Tax in the Roman Empire

The collatio lustralis was a tax on "traders in the widest sense" in the Roman Empire. It was instituted by Constantine, although there are some indications that such a tax existed during the reign of Caligula (see Suetonius, Lives of the Twelve Caesars). It applied to both the Western and Eastern Empire. It was originally collected in both gold and silver, but only in gold beginning in the late 4th century. Like many Roman taxes, it was collected not annually, but (originally) every four years.

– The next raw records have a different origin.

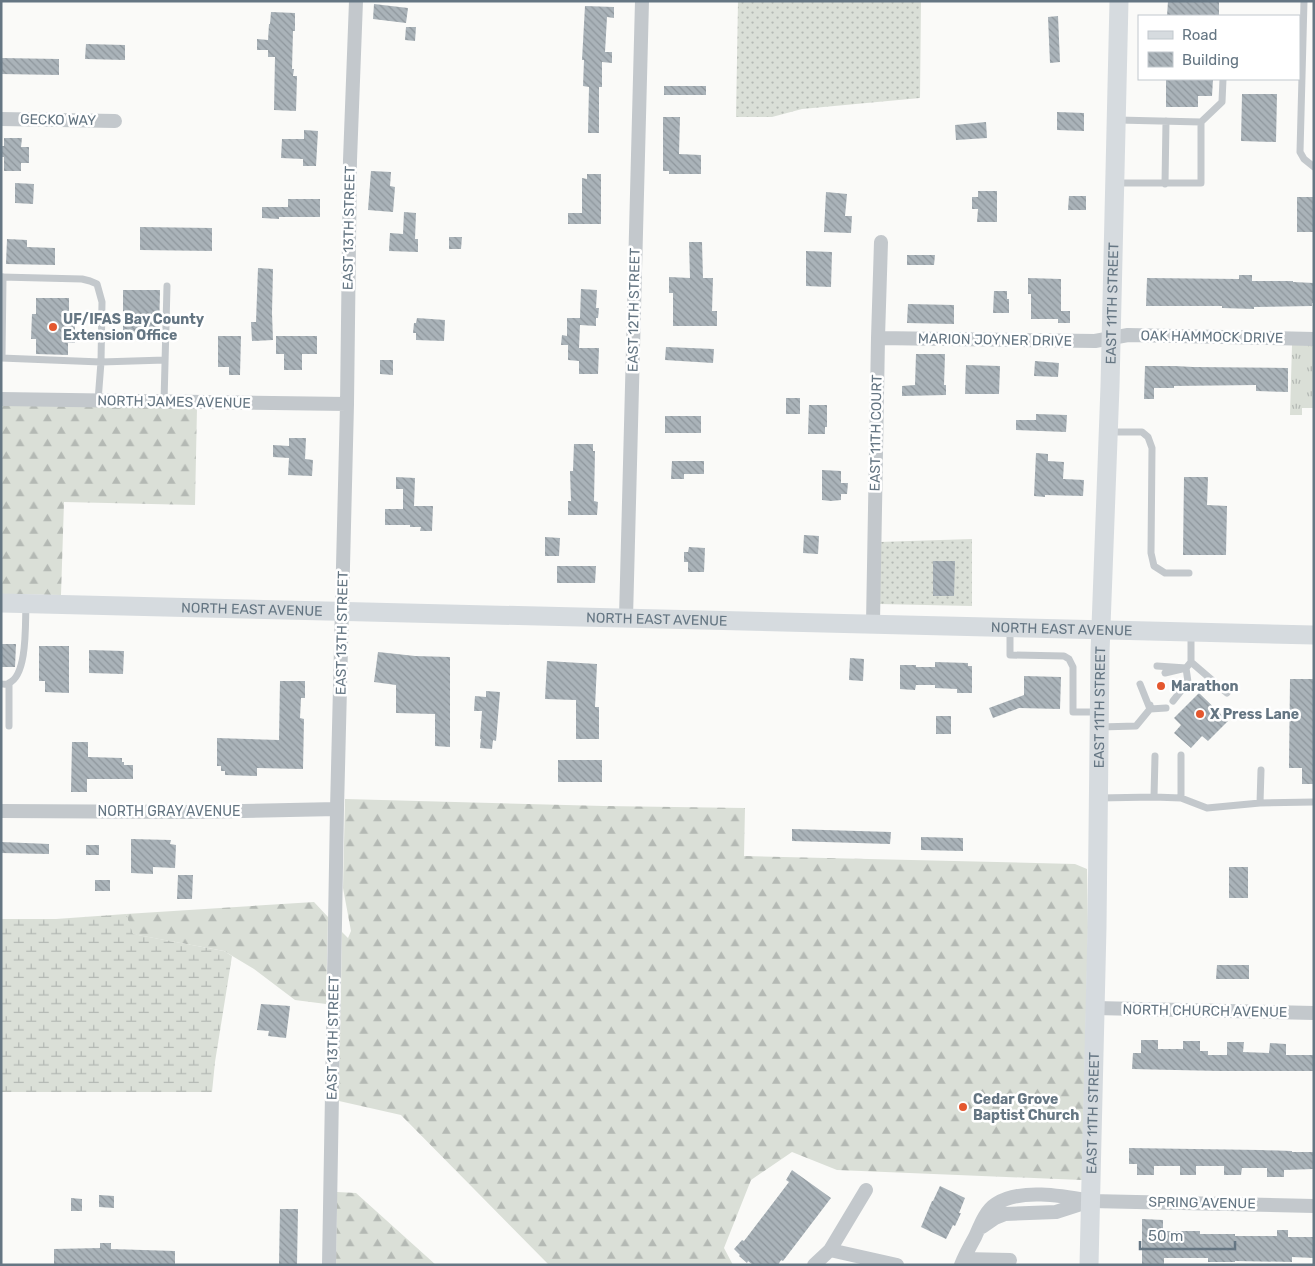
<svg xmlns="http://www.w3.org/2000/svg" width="1315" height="1266" viewBox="0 0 1315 1266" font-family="Rubik,sans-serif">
<defs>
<pattern id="grass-dots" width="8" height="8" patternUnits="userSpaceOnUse" patternTransform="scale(1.25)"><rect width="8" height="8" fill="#dadfd7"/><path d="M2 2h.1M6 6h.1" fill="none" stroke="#b4b9b4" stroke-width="1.8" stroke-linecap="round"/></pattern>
<pattern id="forest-firs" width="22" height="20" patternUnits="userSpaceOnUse" patternTransform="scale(1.25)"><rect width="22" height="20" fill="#dadfd7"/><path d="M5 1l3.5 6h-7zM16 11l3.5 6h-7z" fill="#b4b9b4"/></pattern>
<pattern id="wetland-marsh" width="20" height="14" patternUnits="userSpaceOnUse" patternTransform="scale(1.25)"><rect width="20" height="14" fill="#dadfd7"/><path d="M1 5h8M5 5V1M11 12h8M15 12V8" fill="none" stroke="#b4b9b4"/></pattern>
<pattern id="park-tufts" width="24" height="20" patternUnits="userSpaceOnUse" patternTransform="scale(1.25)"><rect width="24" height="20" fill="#dadfd7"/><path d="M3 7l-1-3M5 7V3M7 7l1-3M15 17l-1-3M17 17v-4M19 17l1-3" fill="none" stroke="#b4b9b4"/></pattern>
<pattern id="building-back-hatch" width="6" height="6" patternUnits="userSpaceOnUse" patternTransform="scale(1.25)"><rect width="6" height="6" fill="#aab3b9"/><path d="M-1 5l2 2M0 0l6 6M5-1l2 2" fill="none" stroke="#8e969c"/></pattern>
</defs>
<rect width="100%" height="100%" fill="#fafaf8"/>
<path fill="url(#grass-dots)" d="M738 1H921L920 98 802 109 772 117H736Z
M972 539V606L879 604V542Z"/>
<path fill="url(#forest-firs)" d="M1 403 197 408 195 505 64 502 61 595 1 594Z
M345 799 604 806 745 808 744 856 1075 864 1087 869 1088 927 1082 1180 837 1170 792 1152 751 1180 724 1248 733 1265H549L401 1115 339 1101 342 932 348 938 351 931 343 888Z
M314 902 328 917 326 1004 295 1000 254 969 224 951 132 934 126 914Z
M337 1192 356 1193 436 1265H336Z"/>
<path fill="url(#wetland-marsh)" d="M126 914 133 934 224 951 232 956 215 1062 212 1092H1V919H56Z"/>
<path fill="url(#park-tufts)" d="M1292 345H1314V408H1302V415H1290Z"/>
<path fill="url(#building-back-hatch)" d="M1168 1H1219V16H1167Z
M374 4 408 8 406 23 373 19Z
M585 6 614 7V18L607 17 605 52H612V63L602 62V87H599V133H588L589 87 583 86 584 60H582Z
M271 12 295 13V31H293L292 69H294L293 76H297L296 111 274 110 275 57H268V50H257V39L268 40 269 24H270Z
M1058 16 1060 62 1050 63 1048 17Z
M406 27H416L415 41 405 40Z
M86 44 125 45V60L85 59Z
M1 58 59 59V75L1 74Z
M1166 79H1213L1212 96H1198V107H1166Z
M664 86H706V95H664Z
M1242 94H1277L1276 142 1241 141Z
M1057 112 1084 113V131L1057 130Z
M663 117H680L679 154 701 155V174H669V171H663Z
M986 122 987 138 956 140 955 125Z
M304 130 318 131 316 166H303V159L281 158 282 139H304Z
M4 138H22L21 147H29V163H21V171H4V157H2V146H4Z
M371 171 391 172 390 186 395 187 393 212 368 210Z
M587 174H601V224H568V213H582V178L587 179Z
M15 183 34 184 33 204 15 203Z
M978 191H997V222H977L978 209H972V197H978Z
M826 192 847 194 845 216H852L851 233 824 232Z
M1069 196H1086V210H1068Z
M1297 197H1314V232H1297Z
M288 199H320V217H279V219L262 218V207H288Z
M404 212 416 213 415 239H418V252L389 251 390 233 403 234Z
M140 227 212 228V251L140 250Z
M449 237H462L461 249H449Z
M7 239 27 240V247L55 248V265L6 264Z
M689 242H702L703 278H713L712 311H717V326H673V293H669V277L690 278Z
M806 251 832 252 831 287 806 286Z
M907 255H935L934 265H907Z
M258 268 273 269 272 313 273 340 252 341 251 322H256Z
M1239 275H1252V281H1293V282L1314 283V303H1312V306L1254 307V309L1222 308V306H1146L1147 278 1239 279Z
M1028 278 1061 279V311H1070V323H1058V319H1031V294H1028Z
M581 289 597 290 596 308H599L598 318H596V326L580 325 579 348H599L598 374H579V361L568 360V345H561L562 335 567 336V318H580Z
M123 290H160L159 335H123Z
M994 291H1007V299H1009V313H993Z
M36 298H69V315H75V343H68V355L36 354V339H31L32 314H36Z
M908 304 954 305V324L907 323Z
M417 318 445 320 444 341 416 340V333H413L414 323H416Z
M218 336H241L240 375H229V367H218Z
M276 336H317V354H302V370H284V354H276Z
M666 347 714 349 713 363 665 360Z
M916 354H945L944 385H946V395L902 396V386L915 385Z
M380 360H393V375L380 374Z
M1035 361 1059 363 1058 377 1034 376Z
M966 365 1000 366 999 394H965Z
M1145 366H1175L1193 367 1288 368V392L1256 391V385L1174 386V388H1154V399H1144Z
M786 398H800V414H786Z
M809 405H827V427H825V434H808Z
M1036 414 1067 415 1066 432 1016 430V420H1036Z
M665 416H701V433H665Z
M289 438H306L305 459 313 460 312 476 288 475 289 458 273 457V445L289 446Z
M574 444H593V451H595L594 501 598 502 597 515H568V501H571L570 471H573Z
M1036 453 1048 454V461L1064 462 1063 479 1084 480 1083 496 1045 495V497L1034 496Z
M672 461H704V474H684V479H671Z
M822 470 841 471V483H848L847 494H841V500L831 501 822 500Z
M396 477 415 478 414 506H433L432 531H420L421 527H410V525H385V509H403V489H396Z
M1184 477H1208L1207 505 1227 506 1226 555H1183Z
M804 535 819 536 818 554 803 553Z
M545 537 560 538 559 556H545Z
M689 547 705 548 704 572H688V562H684V552H688Z
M933 561H955L954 596H933Z
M557 566H596L595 583H557Z
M1 644H16L15 667H1Z
M39 646H69V693L45 692V681H39Z
M89 650 124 651 123 674 89 673Z
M378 652 415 656 450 657V747L435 746V714L396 713V685L374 682Z
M850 658 864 659 863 681 849 680Z
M547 661 597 664 595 707H599V739H576V700L545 699Z
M935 662 968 663V666H972V693H957V689L935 688V685H916L915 690 900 689V665H916V667H935Z
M1024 676 1061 677 1060 709 1019 708 993 718 989 708 1024 695Z
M1290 679H1314V784H1302V768H1289Z
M280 681H305V698H301L300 718 304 719 303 769 257 768V776L225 775V771H221V766H217V738L279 740Z
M486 691 500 692 496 741 493 740 492 749 480 748 481 739H480L482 711H474L475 696 486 697Z
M1199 693 1228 721 1208 741 1202 736 1191 748 1174 733 1181 725 1174 718Z
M936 716H951V734H936Z
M72 742H88V757L122 758V762H124V765H133V779H87V792H71Z
M558 760H602V782H558Z
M792 829 891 832 890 844 792 841Z
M921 837 963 838V851L921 850Z
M131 839 171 840 170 844 176 845 175 868 153 867V874L131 873Z
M1 842 49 844V854L1 853Z
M86 845H99V855H86Z
M1229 867H1248V898H1229Z
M178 875H193L192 899H177Z
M95 880H110V891H95Z
M1217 965H1249V979H1216Z
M261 1004 290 1006 286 1038 268 1036 269 1031 257 1030Z
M1141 1040H1158V1049H1183V1041H1200V1051H1208V1055H1227V1042H1244L1243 1052 1269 1053 1270 1043 1286 1044V1055H1314V1071H1219L1132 1069 1133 1053H1141Z
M1129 1148 1260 1150 1292 1151V1152H1314V1169L1284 1170V1177H1267V1168H1242L1241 1175H1224V1166H1196V1175H1180V1166H1154V1175H1137V1164H1129Z
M792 1170 831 1198 783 1261 781 1260 778 1265H753L748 1261 747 1263 739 1256 740 1255 734 1249 742 1240 744 1241 789 1182 786 1180Z
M940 1186 965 1198 959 1213H961L955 1226 953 1225 946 1239 921 1227 932 1201H933Z
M99 1195 114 1196V1208L99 1207Z
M71 1198 82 1199V1211H71Z
M280 1209H298L297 1265H279Z
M1142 1219 1163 1220V1231H1200V1234H1235V1236H1277V1230H1288V1237H1314V1258L1292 1257V1262L1235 1261V1262H1208V1258H1164V1265H1142Z
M100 1243H111V1249L175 1251V1265H54V1249L100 1248Z"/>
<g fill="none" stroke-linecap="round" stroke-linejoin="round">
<path stroke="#c3c8cc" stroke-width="7" d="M1304 1 1300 152 1304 159 1314 167
M1201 122 1222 102 1223 79
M1115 183H1201V122L1118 120
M1165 184 1166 121
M1 277 82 279 90 281 97 284 102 302 101 362 98 401
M1 358 101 362 165 360
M2 358 3 277
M164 402 167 286
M1109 432H1142L1148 437 1152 448 1151 553 1154 566 1165 573H1189
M1010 629V655L1064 656 1069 659 1073 667V712H1099
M1191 662 1227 693
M1157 666 1186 668 1191 662V632
M1165 673 1186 668 1188 682 1173 701
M9 683V726
M1 684C4 684 7 685 9 683 28 675 25 622 26 604
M1150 705V709L1166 708
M1100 727 1136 726 1150 709 1140 684
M1181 755V798
M1154 797 1181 798 1207 808 1260 803 1261 770
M1099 798 1154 797 1155 756
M1260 803 1314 802"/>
<path stroke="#c3c8cc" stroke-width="14" d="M1 119 115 121
M878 338 1095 341 1128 335 1314 339
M1 399 347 404
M626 618 642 1
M873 623 878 338 881 242
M1 811 192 812 337 809
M1095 1008 1314 1013
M866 1190 830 1250 897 1265
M982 1227 995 1218 1005 1214 1056 1212 1087 1202
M964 1259 1010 1260
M329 1265 337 809 347 404 350 160 356 1
M814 1265 830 1250
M961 1265C965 1255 970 1246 975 1237 980 1226 985 1211 996 1204 1020 1188 1063 1196 1091 1201L1314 1206"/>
<g stroke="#d6dbdf" stroke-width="19">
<path id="s1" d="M1 603 1314 635"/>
<path id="s2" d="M1089 1265 1097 927 1100 653 1110 386 1119 1"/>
</g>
</g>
<g fill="#e4572e" stroke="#fff" stroke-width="2">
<circle cx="53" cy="327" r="5"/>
<circle cx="1161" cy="686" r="5"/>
<circle cx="1200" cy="714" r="5"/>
<circle cx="963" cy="1107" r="5"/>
</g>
<g text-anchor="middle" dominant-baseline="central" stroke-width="5" stroke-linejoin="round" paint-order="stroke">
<g font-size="14" fill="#657683" stroke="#fff">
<text transform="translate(58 120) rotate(1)">GECKO WAY</text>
<text transform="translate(349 228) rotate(-89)">EAST 13TH STREET</text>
<text stroke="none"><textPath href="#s2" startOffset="962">EAST 11TH STREET</textPath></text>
<text transform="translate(634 310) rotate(-89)">EAST 12TH STREET</text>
<text transform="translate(1212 337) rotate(1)">OAK HAMMOCK DRIVE</text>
<text transform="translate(995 340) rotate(1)">MARION JOYNER DRIVE</text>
<text transform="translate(174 402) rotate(1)">NORTH JAMES AVENUE</text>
<text transform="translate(876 433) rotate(-89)">EAST 11TH COURT</text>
<text stroke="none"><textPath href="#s1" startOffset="251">NORTH EAST AVENUE</textPath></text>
<text stroke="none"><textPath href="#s1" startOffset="656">NORTH EAST AVENUE</textPath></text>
<text stroke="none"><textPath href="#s1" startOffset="1061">NORTH EAST AVENUE</textPath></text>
<text transform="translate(342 633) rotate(-89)">EAST 13TH STREET</text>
<text stroke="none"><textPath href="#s2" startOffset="558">EAST 11TH STREET</textPath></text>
<text x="169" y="811">NORTH GRAY AVENUE</text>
<text transform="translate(1205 1011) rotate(1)">NORTH CHURCH AVENUE</text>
<text transform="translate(333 1038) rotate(-89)">EAST 13TH STREET</text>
<text stroke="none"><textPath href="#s2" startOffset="152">EAST 11TH STREET</textPath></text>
<text transform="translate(1202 1203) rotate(1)">SPRING AVENUE</text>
</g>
<g font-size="14" font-weight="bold" fill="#657683" stroke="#fff" text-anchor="start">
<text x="63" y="319">UF/IFAS Bay County<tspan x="63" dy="16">Extension Office</tspan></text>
<text x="1171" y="686">Marathon</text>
<text x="1210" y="714">X Press Lane</text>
<text x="973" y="1099">Cedar Grove<tspan x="973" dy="16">Baptist Church</tspan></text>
</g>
</g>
<rect width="1315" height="1266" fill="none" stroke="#657683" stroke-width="5"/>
<rect x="1138" y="15" width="162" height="65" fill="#ffffff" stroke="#c1c8cd"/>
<rect x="1148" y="31" width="25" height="8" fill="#d6dbdf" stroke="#c1c8cd"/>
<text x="1182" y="40" font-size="15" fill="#657683">Road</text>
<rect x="1148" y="52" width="25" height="15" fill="url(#building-back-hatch)" stroke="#c1c8cd"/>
<text x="1182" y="65" font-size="15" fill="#657683">Building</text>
<path d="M1140 1241v8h95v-8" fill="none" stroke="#657683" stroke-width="2.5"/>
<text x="1148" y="1241" font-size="15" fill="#657683" stroke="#ffffff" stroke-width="4" paint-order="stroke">50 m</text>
</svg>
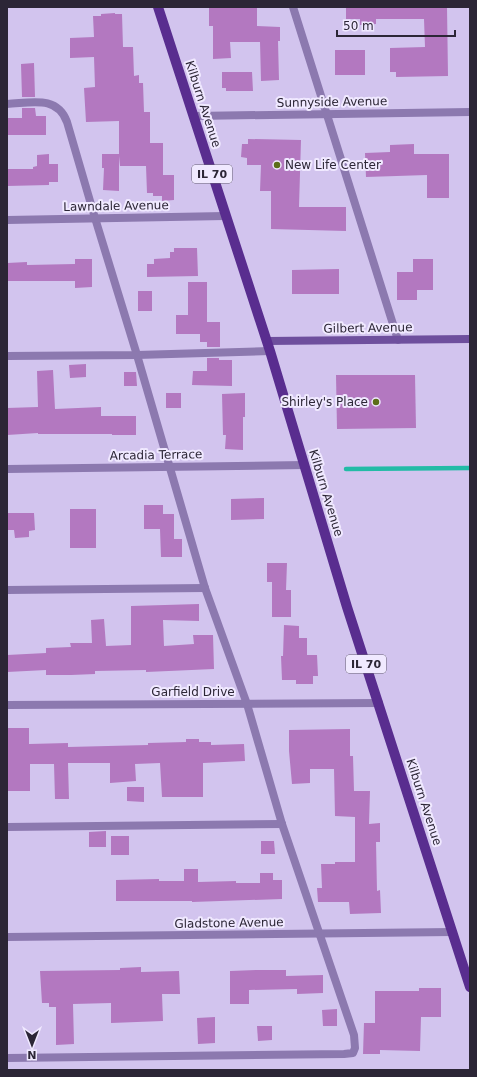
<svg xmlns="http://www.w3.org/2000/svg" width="477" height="1077" font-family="'DejaVu Sans',sans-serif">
	<rect width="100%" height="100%" fill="#d2c4ee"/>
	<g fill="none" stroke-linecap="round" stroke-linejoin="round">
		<!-- stream -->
		<path stroke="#23bba6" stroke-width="4.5" d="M346,469L470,468"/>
	</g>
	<!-- building -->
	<g fill="#b378c0">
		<path d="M209,7H257V26L280,27V41H278L279,80L261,81L260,42H230L231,58L213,59V26H209Z"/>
		<path d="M399,7H447L448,76L396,77V72H390V48L425,47L424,19H376V24L360,25V19H346V8Z"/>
		<path d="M115,13V14H122L123,47H133L134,76L139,75V83H143L144,112H150V143H163V175H174V200L162,201V196H153V193H147L146,166H120L119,156V191L103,190L104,168H102V154H119V121L86,122L84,88L95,87L94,57L70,58V38L94,37L93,16H101V14Z"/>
		<rect x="335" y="50" width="30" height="25"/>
		<path d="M34,63L35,97H22L21,64Z"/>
		<path d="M222,72H252L253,91H226V88H222Z"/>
		<path d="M22,108H35L36,116H46V135H7V118H22Z"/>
		<path d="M248,139L301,140L299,207H346V231L271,229V191H260L261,165H247V158L241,157L242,144H248Z"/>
		<path d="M414,144V154H449V198H427V175L366,177L365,153L390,152V145Z"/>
		<path d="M49,154V164H58V182H49V185L7,186V169H33V167L37,166V155Z"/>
		<path d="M174,248H197L198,276L147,277V264H154V259L170,258V252H174Z"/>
		<path d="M75,259H92V287L75,288V281H7V263L27,262V265L75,264Z"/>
		<path d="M413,259H433V290H417V300H397V272H413Z"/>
		<path d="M339,269V294H292V270Z"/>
		<path d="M188,282H207V322H220V347H207V342H200V334H176V315H188Z"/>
		<rect x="138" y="291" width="14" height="20"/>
		<path d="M207,358H219V360H232V386L192,385L193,371H207Z"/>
		<path d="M86,364V377L70,378L69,365Z"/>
		<path d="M53,370L55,409L101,407V416H136V435H112V434H38V433L7,435V408L38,407L37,371Z"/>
		<path d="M124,372H136L137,386H124Z"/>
		<path d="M336,375H415L416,428L337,429Z"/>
		<rect x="166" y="393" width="15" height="15"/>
		<path d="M245,393V417H243V450L225,449L226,435H223L222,394Z"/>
		<path d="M264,498V519L231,520V499Z"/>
		<path d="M144,505H163V514H174V539H182V557H161L160,529H144Z"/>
		<rect x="70" y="509" width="26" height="39"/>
		<path d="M7,513H34L35,530L29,531V537L15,538L14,530H7Z"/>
		<path d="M267,563H287L286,590H291V617H272V582H267Z"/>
		<path d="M199,604V621L163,620L164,646L194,644L193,635H213L214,669L146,672V670L95,671V674L71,675H46V670L7,672V655L46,653V648L71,647L70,643H92L91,620L104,619L106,646L131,645V606Z"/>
		<path d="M284,625L299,626V638H307V655H317L318,676H313V684H296V680H282L281,656H283Z"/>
		<path d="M7,728H29V744L68,743V747L148,745V743L186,742V739H199V742H211V745L244,744L245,761L203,763V797H162L160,763L135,764L136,781L110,783V763H68L69,799H55L54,764H30V791H7Z"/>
		<path d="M350,729V756H353L354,791H370L369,824L380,823V842H376L377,891L380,890L381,913L350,914L349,902H318L317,888H322L321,864H335V862H355V817L335,816L334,769H310V783L292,784L289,751V730Z"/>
		<path d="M127,787H144V802L127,801Z"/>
		<path d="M106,831V847H89V832Z"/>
		<rect x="111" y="836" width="18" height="19"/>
		<path d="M261,841H274L275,854H261Z"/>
		<path d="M184,869H198V882L236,881V883H260V873H273V880H282V899L192,902V901H116V880L159,879V881H184Z"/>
		<path d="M141,967V972L179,971L180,994H162L163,1021L111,1023V1003L73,1004L74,1044L56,1045V1007H49V1003H42L40,971L120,970V968Z"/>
		<path d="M257,970H286V976L323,975V993L297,994V989L249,990V1004H230V971Z"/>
		<path d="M419,988H441V1017H421L420,1051L380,1050V1054H363L364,1023H375V991H419Z"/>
		<path d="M337,1009V1026H323L322,1010Z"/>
		<path d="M215,1017V1043L198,1044L197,1018Z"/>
		<path d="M257,1026H272V1040L258,1041Z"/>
	</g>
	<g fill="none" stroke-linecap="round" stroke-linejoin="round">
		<!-- lane -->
		<g stroke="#8c79af" stroke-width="8">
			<path d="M293,7L398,340"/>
			<path d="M7,104C31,103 57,95 67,122L95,218L137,355L205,588L247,704L282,824L354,1035L355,1048L353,1053L344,1054L7,1058"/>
			<path d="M7,356L137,355L270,351"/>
			<path d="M7,590L205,588"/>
			<path d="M7,827L282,824"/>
		</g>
		<!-- street -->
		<g stroke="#8c79af" stroke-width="8">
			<path d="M194,116L470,112"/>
			<path d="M7,220L225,216"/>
			<path d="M7,469L305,465"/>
			<path d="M7,705L379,703"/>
			<path d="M7,937L452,932"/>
		</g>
		<!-- secondary -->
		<path stroke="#6e4f9d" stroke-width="8" d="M267,341L470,339"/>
		<!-- primary -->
		<path stroke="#592d8f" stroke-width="10" d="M158,7L270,351L347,607L470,987"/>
	</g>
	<!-- markers -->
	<g fill="#5c6d19" stroke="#f0e9ff" stroke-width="1.5">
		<circle cx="277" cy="165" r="4"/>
		<circle cx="376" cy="402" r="4"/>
	</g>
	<g text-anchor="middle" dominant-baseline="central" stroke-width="4" stroke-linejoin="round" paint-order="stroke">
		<!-- shield labels -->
		<g fill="#f0e9ff" stroke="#676072" stroke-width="1">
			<rect x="192" y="165" width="40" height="18" rx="3"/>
			<rect x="346" y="655" width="40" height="18" rx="3"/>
		</g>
		<g font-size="11" font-weight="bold" fill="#2c2636">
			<text x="212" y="174">IL 70</text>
			<text x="366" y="664">IL 70</text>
		</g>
		<!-- street labels -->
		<g font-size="12" fill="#2c2636" stroke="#f0e9ff">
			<text transform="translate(332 102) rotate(-1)">Sunnyside Avenue</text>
			<text transform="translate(203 104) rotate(72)">Kilburn Avenue</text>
			<text transform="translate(116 206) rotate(-1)">Lawndale Avenue</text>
			<text transform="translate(368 328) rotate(-1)">Gilbert Avenue</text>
			<text transform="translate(156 455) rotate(-1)">Arcadia Terrace</text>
			<text transform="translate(326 493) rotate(73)">Kilburn Avenue</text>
			<text x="193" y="692">Garfield Drive</text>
			<text transform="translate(424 802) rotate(72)">Kilburn Avenue</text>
			<text transform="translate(229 923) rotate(-1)">Gladstone Avenue</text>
		</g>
		<!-- poi labels -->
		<g font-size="12" fill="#2c2636" stroke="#f0e9ff" text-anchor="start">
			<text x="285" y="165">New Life Center</text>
			<text x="368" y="402" text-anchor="end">Shirley's Place</text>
		</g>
	</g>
	<!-- border -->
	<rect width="477" height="1077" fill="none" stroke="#2c2636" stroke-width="16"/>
	<!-- north arrow -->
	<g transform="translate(32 1045) rotate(180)" stroke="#f0e9ff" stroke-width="3" paint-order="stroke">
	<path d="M0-3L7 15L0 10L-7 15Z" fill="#2c2636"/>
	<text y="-6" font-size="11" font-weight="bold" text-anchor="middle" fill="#2c2636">N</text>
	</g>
	<!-- scale -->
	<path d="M337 30v6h118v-6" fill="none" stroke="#2c2636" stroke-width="2"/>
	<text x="343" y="30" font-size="12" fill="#2c2636" stroke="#f0e9ff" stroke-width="3" paint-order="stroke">50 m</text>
</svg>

It applied to all merchants, money-lenders, craftsmen, and others who received fees for their work, including prostitutes. The only initial exemptions were physicians, teachers, and farmers selling their own produce.

==Western Empire==
The tax continued in the West in the Ostrogothic and Visigothic kingdoms that succeeded the Empire.

==Eastern Roman Empire==
In the Eastern Roman (Byzantine) Empire, this tax was known as the chrysargyron (χρυσάργυρον), also called chrysargyrum. The term originated from the Greek words for gold (χρυσός) and silver (ἄργυρος), which initially were the required forms of payment.

According to the early Byzantine writer Zosimus, Emperor Constantine I first initiated this tax, perhaps as early as 325. Also there are hints that the tax existed during the rule of Severus Alexander (see Augustan History). The ecclesiastical historian Evagrius says that Constantine found the tax already established in the Eastern Empire, and considered abolishing it.

Early in the 5th century, the tax had to be paid every four years. In some areas it was collected by indiction year, every month. Each city chose individuals to collect the taxes from the community, which were then paid into the sacrae largitiones.

Libanius, Zosimus and Evagrius list examples of the hardships caused by this tax, probably because it was collected in one lump sum every four years. Parents were forced to sell their children into slavery or prostitution to meet the required levy.

The tax was abolished by Anastasius I throughout the Eastern Roman Empire in the year 498 as part of his fiscal and monetary reforms. In the Italian peninsula, then ruled by the Ostrogoths, the tax was continued for some years, until they were conquered by Belisarius. According to Joshua the Stylite, when the tax was ended, the people of the city of Edessa, which was relieved of a tax of 140 pounds of gold every 4 years (2,520 solidi annually), celebrated with a week of festivities.

The Emperor Anastasius compensated for this lost revenue by placing income earned from certain estates into a separate fund.